*TASK DETAILS*:
Below are records to be transcribed exactly; any pictures should be left out.

*RECORDS TO PROCESS*:
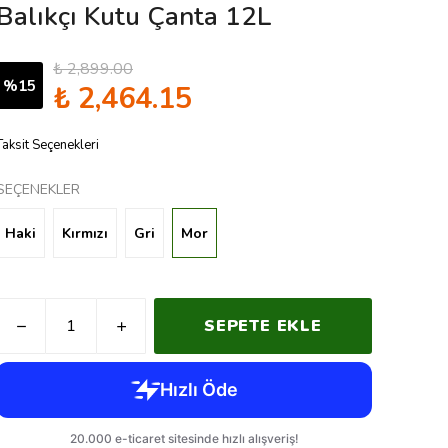
Balıkçı Kutu Çanta 12L
₺ 2,899.00
%
15
₺ 2,464.15
Taksit Seçenekleri
SEÇENEKLER
Haki
Kırmızı
Gri
Mor
SEPETE EKLE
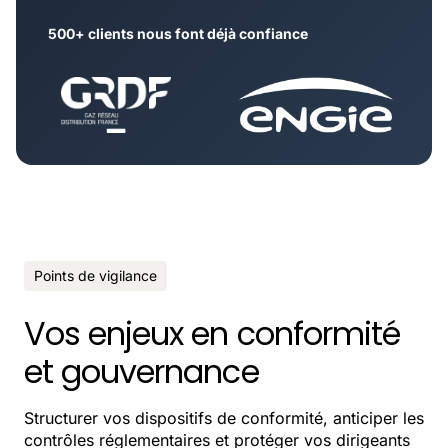
500+ clients nous font déjà confiance
Points de vigilance
Vos enjeux en conformité
et gouvernance
Structurer vos dispositifs de conformité, anticiper les
contrôles réglementaires et protéger vos dirigeants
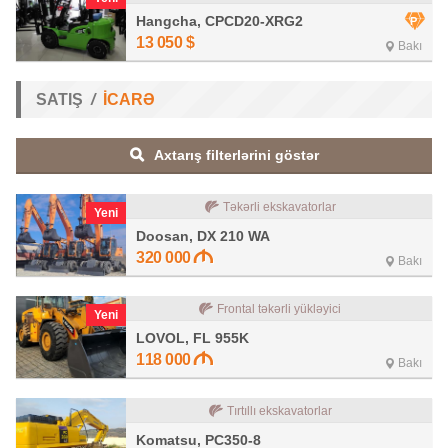
Hangcha, CPCD20-XRG2
13 050
$
Bakı
SATIŞ
İCARƏ
Axtarış filterlərini göstər
Təkərli ekskavatorlar
Yeni
Doosan, DX 210 WA
320 000
Bakı
Frontal təkərli yükləyici
Yeni
LOVOL, FL 955K
118 000
Bakı
Tırtıllı ekskavatorlar
Komatsu, PC350-8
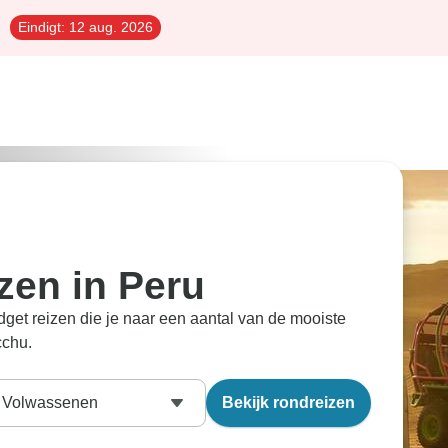
Eindigt:
12 aug. 2026
zen in Peru
et reizen die je naar een aantal van de mooiste
cchu.
Volwassenen
Bekijk rondreizen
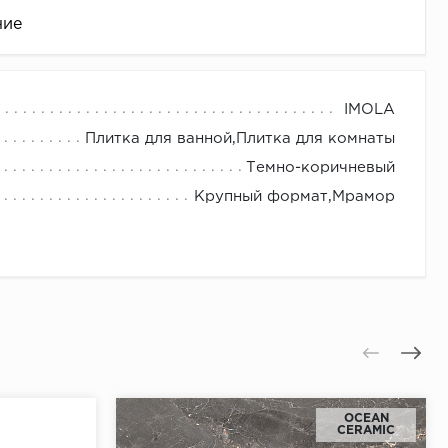
ние
IMOLA
Плитка для ванной,Плитка для комнаты
Темно-коричневый
Крупный формат,Мрамор
це
OCEAN
CERAMIC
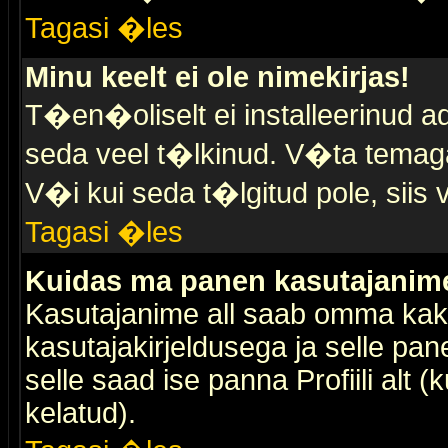
Tagasi �les
Minu keelt ei ole nimekirjas!
T�en�oliselt ei installeerinud ad
seda veel t�lkinud. V�ta temaga 
V�i kui seda t�lgitud pole, siis 
Tagasi �les
Kuidas ma panen kasutajanime 
Kasutajanime all saab omma kaks
kasutajakirjeldusega ja selle pan
selle saad ise panna Profiili alt 
kelatud).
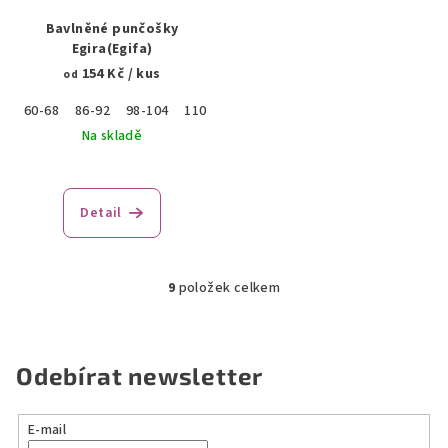
Bavlněné punčošky
Egira(Egifa)
154 Kč
/ kus
od
60-68
86-92
98-104
110-116
122-128
134-140
146-152
Na skladě
Detail
9
položek celkem
O
v
l
á
Odebírat newsletter
d
a
E-mail
c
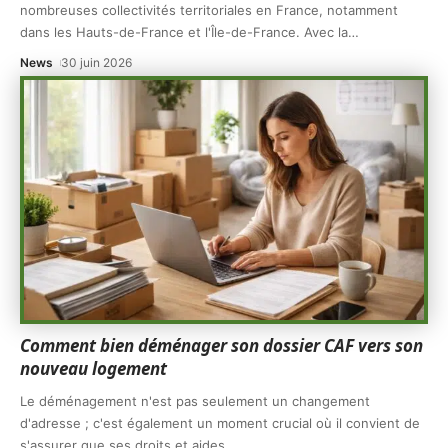
nombreuses collectivités territoriales en France, notamment
dans les Hauts-de-France et l'Île-de-France. Avec la
…
News
30 juin 2026
Comment bien déménager son dossier CAF vers son
nouveau logement
Le déménagement n'est pas seulement un changement
d'adresse ; c'est également un moment crucial où il convient de
s'assurer que ses droits et aides
…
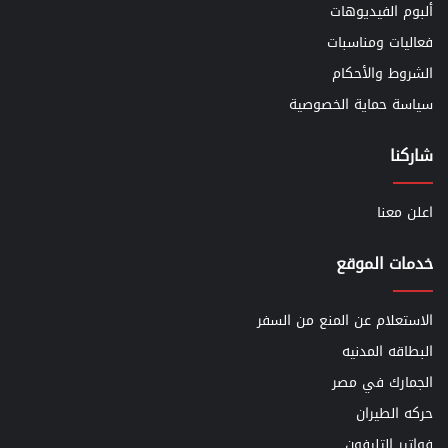
ألبوم الفيديوهات
فعاليات ومناسبات
الشروط والأحكام
سياسة حماية الخصوصية
شاركنا
اعلن معنا
خدمات الموقع
الاستعلام عن المنع من السفر
البطاقه المدنيه
الجمارك في مصر
حركه الطيران
فواتير التليفون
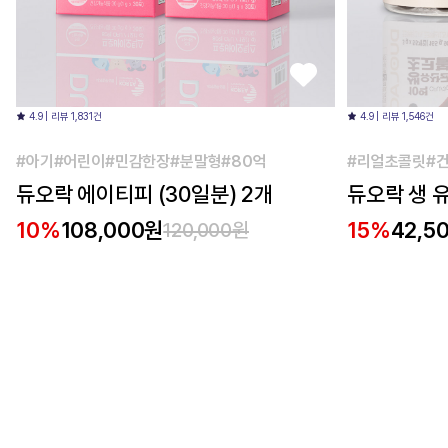
4.9 | 리뷰 1,831건
4.9 | 리뷰 1,546건
#아기#어린이#민감한장#분말형#80억
#리얼초콜릿#건
듀오락 에이티피 (30일분) 2개
듀오락 생 유
10%
108,000원
15%
42,5
120,000원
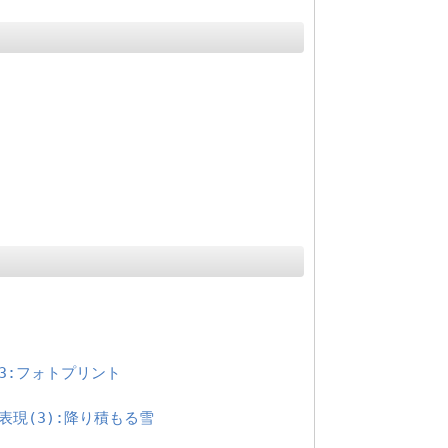
.03:フォトプリント
深度表現(3):降り積もる雪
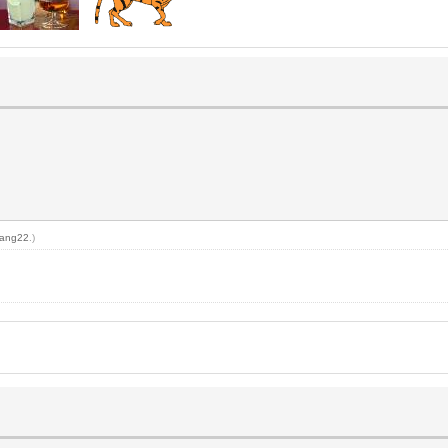
ang22
.)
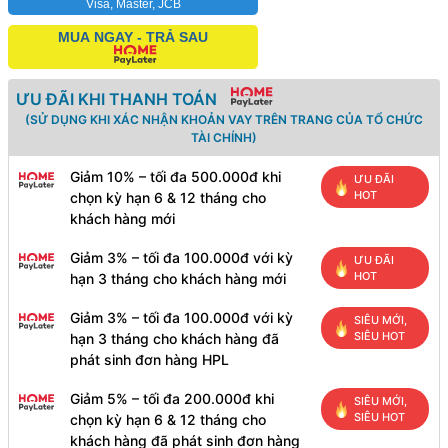
Visa, Master, JCB
MUA NGAY - TRẢ SAU
ƯU ĐÃI KHI THANH TOÁN
(SỬ DỤNG KHI XÁC NHẬN KHOẢN VAY TRÊN TRANG CỦA TỔ CHỨC
TÀI CHÍNH)
Giảm 10% – tối đa 500.000đ khi
ƯU ĐÃI
HOT
chọn kỳ hạn 6 & 12 tháng cho
khách hàng mới
Giảm 3% – tối đa 100.000đ với kỳ
ƯU ĐÃI
HOT
hạn 3 tháng cho khách hàng mới
Giảm 3% – tối đa 100.000đ với kỳ
SIÊU MỚI,
SIÊU HOT
hạn 3 tháng cho khách hàng đã
phát sinh đơn hàng HPL
Giảm 5% – tối đa 200.000đ khi
SIÊU MỚI,
SIÊU HOT
chọn kỳ hạn 6 & 12 tháng cho
khách hàng đã phát sinh đơn hàng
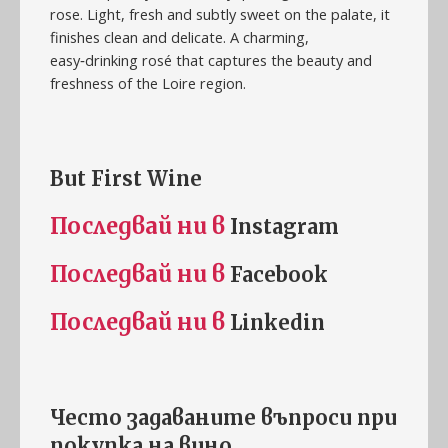
rose. Light, fresh and subtly sweet on the palate, it
finishes clean and delicate. A charming,
easy‑drinking rosé that captures the beauty and
freshness of the Loire region.
But First Wine
Последвай ни в
Instagram
Последвай ни в
Facebook
Последвай ни в
Linkedin
Често задаваните въпроси при
покупка на
винo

*RESULT FOR THIS EXERCISE*:
Balıkçı Kutu Çanta 12L
₺ 2,899.00
%
15
₺ 2,464.15
Taksit Seçenekleri
SEÇENEKLER
Haki
Kırmızı
Gri
Mor
SEPETE EKLE
500+ clients nous font déjà confiance
Points de vigilance
Vos enjeux en conformité
et gouvernance
Structurer vos dispositifs de conformité, anticiper les
contrôles réglementaires et protéger vos dirigeants
Hangcha, CPCD20-XRG2
13 050
$
Bakı
SATIŞ
İCARƏ
Axtarış filterlərini göstər
Təkərli ekskavatorlar
Yeni
Doosan, DX 210 WA
320 000
Bakı
Frontal təkərli yükləyici
Yeni
LOVOL, FL 955K
118 000
Bakı
Tırtıllı ekskavatorlar
Komatsu, PC350-8
Eindigt:
12 aug. 2026
zen in Peru
et reizen die je naar een aantal van de mooiste
cchu.
Volwassenen
Bekijk rondreizen
ние
IMOLA
Плитка для ванной,Плитка для комнаты
Темно-коричневый
Крупный формат,Мрамор
це
OCEAN
CERAMIC
Tagasi �les
Minu keelt ei ole nimekirjas!
T�en�oliselt ei installeerinud ad
seda veel t�lkinud. V�ta temaga 
V�i kui seda t�lgitud pole, siis 
Tagasi �les
Kuidas ma panen kasutajanime 
Kasutajanime all saab omma kaks
kasutajakirjeldusega ja selle pan
selle saad ise panna Profiili alt 
kelatud).
Bavlněné punčošky
Egira(Egifa)
154 Kč
/ kus
od
60-68
86-92
98-104
110-116
122-128
134-140
146-152
Na skladě
Detail
9
položek celkem
O
v
l
á
Odebírat newsletter
d
a
E-mail
c
nombreuses collectivités territoriales en France, notamment
dans les Hauts-de-France et l'Île-de-France. Avec la
…
News
30 juin 2026
Comment bien déménager son dossier CAF vers son
nouveau logement
Le déménagement n'est pas seulement un changement
d'adresse ; c'est également un moment crucial où il convient de
s'assurer que ses droits et aides
…
ألبوم الفيديوهات
فعاليات ومناسبات
الشروط والأحكام
سياسة حماية الخصوصية
شاركنا
اعلن معنا
خدمات الموقع
الاستعلام عن المنع من السفر
البطاقه المدنيه
الجمارك في مصر
حركه الطيران
فواتير التليفون
4.9 | 리뷰 1,831건
4.9 | 리뷰 1,546건
#아기#어린이#민감한장#분말형#80억
#리얼초콜릿#건
듀오락 에이티피 (30일분) 2개
듀오락 생 유
10%
108,000원
15%
42,5
120,000원
.03:フォトプリント
深度表現(3):降り積もる雪
ang22
.)
Visa, Master, JCB
MUA NGAY - TRẢ SAU
ƯU ĐÃI KHI THANH TOÁN
(SỬ DỤNG KHI XÁC NHẬN KHOẢN VAY TRÊN TRANG CỦA TỔ CHỨC
TÀI CHÍNH)
Giảm 10% – tối đa 500.000đ khi
ƯU ĐÃI
HOT
chọn kỳ hạn 6 & 12 tháng cho
khách hàng mới
Giảm 3% – tối đa 100.000đ với kỳ
ƯU ĐÃI
HOT
hạn 3 tháng cho khách hàng mới
Giảm 3% – tối đa 100.000đ với kỳ
SIÊU MỚI,
SIÊU HOT
hạn 3 tháng cho khách hàng đã
phát sinh đơn hàng HPL
Giảm 5% – tối đa 200.000đ khi
SIÊU MỚI,
SIÊU HOT
chọn kỳ hạn 6 & 12 tháng cho
khách hàng đã phát sinh đơn hàng
rose. Light, fresh and subtly sweet on the palate, it
finishes clean and delicate. A charming,
easy‑drinking rosé that captures the beauty and
freshness of the Loire region.
But First Wine
Последвай ни в
Instagram
Последвай ни в
Facebook
Последвай ни в
Linkedin
Често задаваните въпроси при
покупка на
винo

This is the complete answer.